Once out the gladiators made for the slopes of Vesuvius (which was not actively volcanic at the time) trying to evade the Roman soldiers who were now hunting them. The sources say that the gladiators and others led by Spartacus set up camp in an area surrounded by steep cliffs, with only one narrow path out – and so the Romans set up camp at the end of the path and planned to starve them out. But Spartacus displayed the military ability he was to become famous for, and organised the men to make ropes from the abundant vines in the region they were camping. They then abseiled down, snuck round to the Roman camp and took them by surprise. After this they were armed with army grade weapons, made for practicality, rather than gladiatorial weapons (made as much for show as use).

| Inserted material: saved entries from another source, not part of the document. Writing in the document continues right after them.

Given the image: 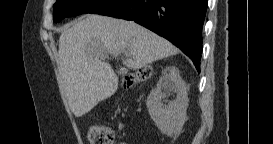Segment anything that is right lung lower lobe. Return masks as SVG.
I'll return each mask as SVG.
<instances>
[{"label": "right lung lower lobe", "instance_id": "98d812e1", "mask_svg": "<svg viewBox=\"0 0 273 144\" xmlns=\"http://www.w3.org/2000/svg\"><path fill=\"white\" fill-rule=\"evenodd\" d=\"M208 0H109L91 14L132 20L163 36L200 72L202 28Z\"/></svg>", "mask_w": 273, "mask_h": 144}]
</instances>
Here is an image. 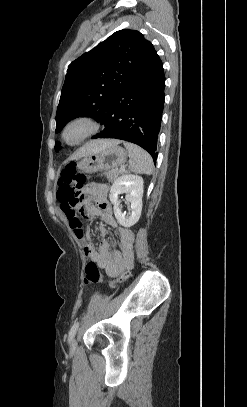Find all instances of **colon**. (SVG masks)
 <instances>
[{
  "label": "colon",
  "mask_w": 247,
  "mask_h": 407,
  "mask_svg": "<svg viewBox=\"0 0 247 407\" xmlns=\"http://www.w3.org/2000/svg\"><path fill=\"white\" fill-rule=\"evenodd\" d=\"M85 175L78 172L74 163H70L62 170L58 180L57 199L61 203L77 202L81 190L85 184ZM130 272L125 271L116 281L121 283L126 280ZM103 281L99 266L94 261H90L85 266V285H95Z\"/></svg>",
  "instance_id": "1"
}]
</instances>
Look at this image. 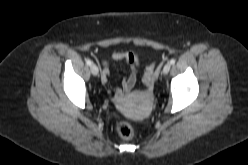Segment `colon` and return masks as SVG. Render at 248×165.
I'll use <instances>...</instances> for the list:
<instances>
[{"label": "colon", "mask_w": 248, "mask_h": 165, "mask_svg": "<svg viewBox=\"0 0 248 165\" xmlns=\"http://www.w3.org/2000/svg\"><path fill=\"white\" fill-rule=\"evenodd\" d=\"M156 77V66L154 63H151L144 74L143 83L148 89H152L153 83ZM116 133L123 139L130 140L135 137L134 127L126 121H118L115 124Z\"/></svg>", "instance_id": "obj_1"}]
</instances>
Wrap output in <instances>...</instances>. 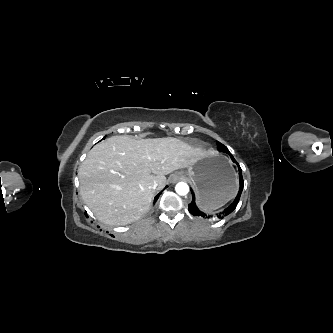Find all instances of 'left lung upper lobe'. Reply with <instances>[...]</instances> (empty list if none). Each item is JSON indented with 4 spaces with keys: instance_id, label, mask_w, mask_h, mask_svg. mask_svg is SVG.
Masks as SVG:
<instances>
[{
    "instance_id": "1",
    "label": "left lung upper lobe",
    "mask_w": 333,
    "mask_h": 333,
    "mask_svg": "<svg viewBox=\"0 0 333 333\" xmlns=\"http://www.w3.org/2000/svg\"><path fill=\"white\" fill-rule=\"evenodd\" d=\"M217 144H218V150H219L220 152L227 153V154L230 155L231 159H234V157H233L232 154L229 152V150L227 149L226 146H224V145L221 144L220 142H217Z\"/></svg>"
}]
</instances>
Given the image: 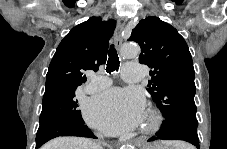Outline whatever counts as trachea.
<instances>
[{
  "instance_id": "1",
  "label": "trachea",
  "mask_w": 227,
  "mask_h": 149,
  "mask_svg": "<svg viewBox=\"0 0 227 149\" xmlns=\"http://www.w3.org/2000/svg\"><path fill=\"white\" fill-rule=\"evenodd\" d=\"M119 64H120V61H119L117 51L114 45H111L109 49V58H108L107 67H106L107 73L110 74L113 71H118Z\"/></svg>"
}]
</instances>
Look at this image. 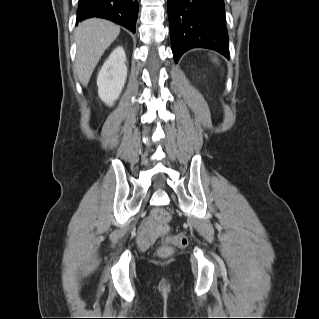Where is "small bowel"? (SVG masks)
I'll list each match as a JSON object with an SVG mask.
<instances>
[{
	"label": "small bowel",
	"instance_id": "1",
	"mask_svg": "<svg viewBox=\"0 0 319 319\" xmlns=\"http://www.w3.org/2000/svg\"><path fill=\"white\" fill-rule=\"evenodd\" d=\"M141 230H142V231H145V228H144V227H142V228H141ZM145 238H147V236H146V235H145Z\"/></svg>",
	"mask_w": 319,
	"mask_h": 319
}]
</instances>
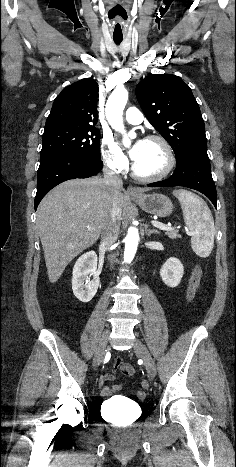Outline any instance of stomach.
Instances as JSON below:
<instances>
[{
    "instance_id": "obj_1",
    "label": "stomach",
    "mask_w": 236,
    "mask_h": 467,
    "mask_svg": "<svg viewBox=\"0 0 236 467\" xmlns=\"http://www.w3.org/2000/svg\"><path fill=\"white\" fill-rule=\"evenodd\" d=\"M145 212L159 217H167L173 211L171 200L162 194H143L132 198Z\"/></svg>"
}]
</instances>
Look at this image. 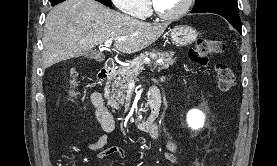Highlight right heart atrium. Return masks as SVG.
Segmentation results:
<instances>
[{"instance_id":"obj_1","label":"right heart atrium","mask_w":277,"mask_h":166,"mask_svg":"<svg viewBox=\"0 0 277 166\" xmlns=\"http://www.w3.org/2000/svg\"><path fill=\"white\" fill-rule=\"evenodd\" d=\"M115 7L121 12L140 17L143 16L149 8L148 0H111Z\"/></svg>"}]
</instances>
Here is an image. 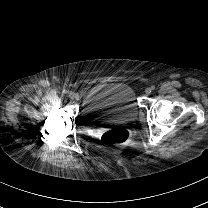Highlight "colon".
<instances>
[{
    "instance_id": "colon-1",
    "label": "colon",
    "mask_w": 208,
    "mask_h": 208,
    "mask_svg": "<svg viewBox=\"0 0 208 208\" xmlns=\"http://www.w3.org/2000/svg\"><path fill=\"white\" fill-rule=\"evenodd\" d=\"M129 139V132L121 127L113 128L102 135V141L107 146L124 144Z\"/></svg>"
}]
</instances>
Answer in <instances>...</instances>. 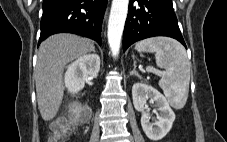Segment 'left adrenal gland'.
<instances>
[{"mask_svg": "<svg viewBox=\"0 0 227 142\" xmlns=\"http://www.w3.org/2000/svg\"><path fill=\"white\" fill-rule=\"evenodd\" d=\"M133 75L138 76V75L136 74V64H135V62H134V68H133V70L130 72V76H133ZM138 77H139V76H138Z\"/></svg>", "mask_w": 227, "mask_h": 142, "instance_id": "left-adrenal-gland-1", "label": "left adrenal gland"}]
</instances>
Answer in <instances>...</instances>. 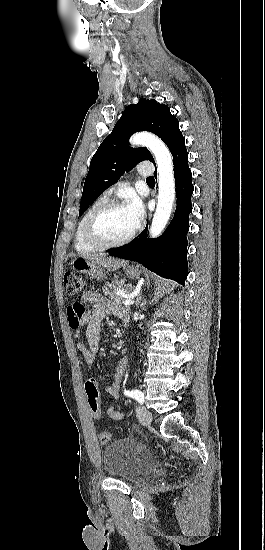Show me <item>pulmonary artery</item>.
<instances>
[{
    "label": "pulmonary artery",
    "mask_w": 265,
    "mask_h": 550,
    "mask_svg": "<svg viewBox=\"0 0 265 550\" xmlns=\"http://www.w3.org/2000/svg\"><path fill=\"white\" fill-rule=\"evenodd\" d=\"M138 171H139V174L142 175V176H147V175H148V169H146V168L140 167V168L138 169ZM114 189H115V187H110V188L105 192V194H106V195L111 194V193L113 192Z\"/></svg>",
    "instance_id": "1"
}]
</instances>
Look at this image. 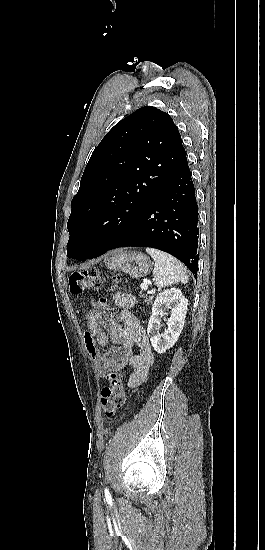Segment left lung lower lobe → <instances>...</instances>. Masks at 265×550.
<instances>
[{"label": "left lung lower lobe", "mask_w": 265, "mask_h": 550, "mask_svg": "<svg viewBox=\"0 0 265 550\" xmlns=\"http://www.w3.org/2000/svg\"><path fill=\"white\" fill-rule=\"evenodd\" d=\"M197 223L198 205L185 156L132 226L92 258L119 247H152L173 255L197 275Z\"/></svg>", "instance_id": "1"}]
</instances>
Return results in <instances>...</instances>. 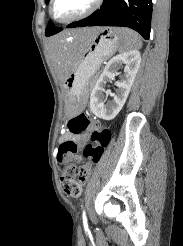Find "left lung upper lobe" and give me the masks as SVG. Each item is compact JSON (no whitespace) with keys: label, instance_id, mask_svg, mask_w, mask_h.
Returning <instances> with one entry per match:
<instances>
[{"label":"left lung upper lobe","instance_id":"left-lung-upper-lobe-1","mask_svg":"<svg viewBox=\"0 0 183 246\" xmlns=\"http://www.w3.org/2000/svg\"><path fill=\"white\" fill-rule=\"evenodd\" d=\"M49 1L50 0H45V3L48 4ZM61 30H62V28L56 27L51 21H49L47 28H46L45 35L51 36V35H54V34L60 32Z\"/></svg>","mask_w":183,"mask_h":246}]
</instances>
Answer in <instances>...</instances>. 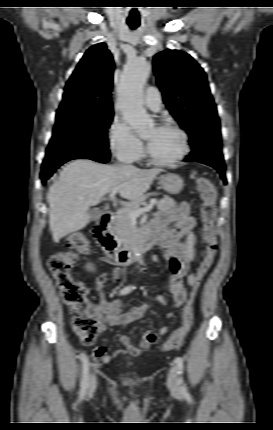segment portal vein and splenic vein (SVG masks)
<instances>
[{
    "instance_id": "portal-vein-and-splenic-vein-1",
    "label": "portal vein and splenic vein",
    "mask_w": 273,
    "mask_h": 430,
    "mask_svg": "<svg viewBox=\"0 0 273 430\" xmlns=\"http://www.w3.org/2000/svg\"><path fill=\"white\" fill-rule=\"evenodd\" d=\"M120 188L121 186L113 187L110 192V197L113 198L114 195L120 190ZM156 203H157V199L155 198L151 199L149 204L146 205L145 207L139 208L137 210H130L128 212L129 217L131 218V220H135L138 216H141L145 212H149L153 208L154 204Z\"/></svg>"
}]
</instances>
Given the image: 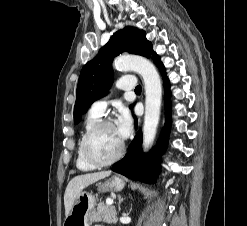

After this quite a lot is known about what the force did and where they did it, but nothing about motivation. So it’s known that many people joined this revolt over the two years it lasted, both slaves and free people as I mentioned above, and by the end there were about 10,000 people involved. It’s also known that early on the group split more than once with a Spartacus led force going one way and a force led by someone else going the other way. Generally what happened there was that Spartacus won his battles, the other leaders weren’t so successful. But what we don’t know is why this happened – arguments over leadership? disagreements about where to go? attempts to spread themselves out to make better use of available resources?

Spartacus led his force up to the north of Italy to the alps, but once there didn’t cross and instead led his army back down through Italy to the south of the country. Some people speculate that this was because he changed his mind – initially they say he intended just to go home, but then he decided to try and take down Rome (whether to replace it, or to abolish slavery or some other reason). But the experts on this programme seemed to think it was much more likely that if his original intent had been to go home he’d’ve gone across to the east coast of Italy and got on a boat for Thrace as quickly as possible. Instead they speculate that the movement up and down the length of Italy was partly to keep the army fed – they were basically scavengers and keeping a large force fed off the land (even with help from sympathetic locals) would mean they would need to keep moving. And also by marching throughout Italy they could gather support from the non-Roman city states – ending up in the south of Italy perhaps with an eye to getting to Sicily where a previous revolt had been successful for a while.

But Spartacus was to be defeated in 71BC by an army lead by Crassus. Crassus was a wealthy Roman citizen who was a general and politician. Bragg referred to him as a statesman, but Beard corrected this to “thug”. It’s important to remember that as officials were elected every year then it would be very useful to someone like Crassus to have a victory under his belt to show off about to the electorate. So Crassus took a considerable fighting force to hunt down Spartacus, and was in the end successful. Opinion was divided between the three experts as to whether or not the average Roman would actually have been much bothered about this slave revolt. One point of view was that if you were living in Rome it would all seem to be happening “over there, somewhere else”. But the other was that being surrounded oneself by slaves all of the time would make it a frightening time.

Spartacus’s legend grew after his death. This is down, in large part, to the needs of Crassus’s PR campaign. By building up the rebellion lead by Spartacus to be a big deal he made his own victory look that much more impressive. In actual fact it wasn’t, as I said earlier, the most successful slave revolt. Much later, in the 18th Century AD the legend that had grown up around Spartacus was taken up by the movement for the abolition of slavery. And since then it has been used by many different groups of people as a rallying point for their cause – ranging from the left wing (ie Karl Marx) to the right (ie Ronald Reagan).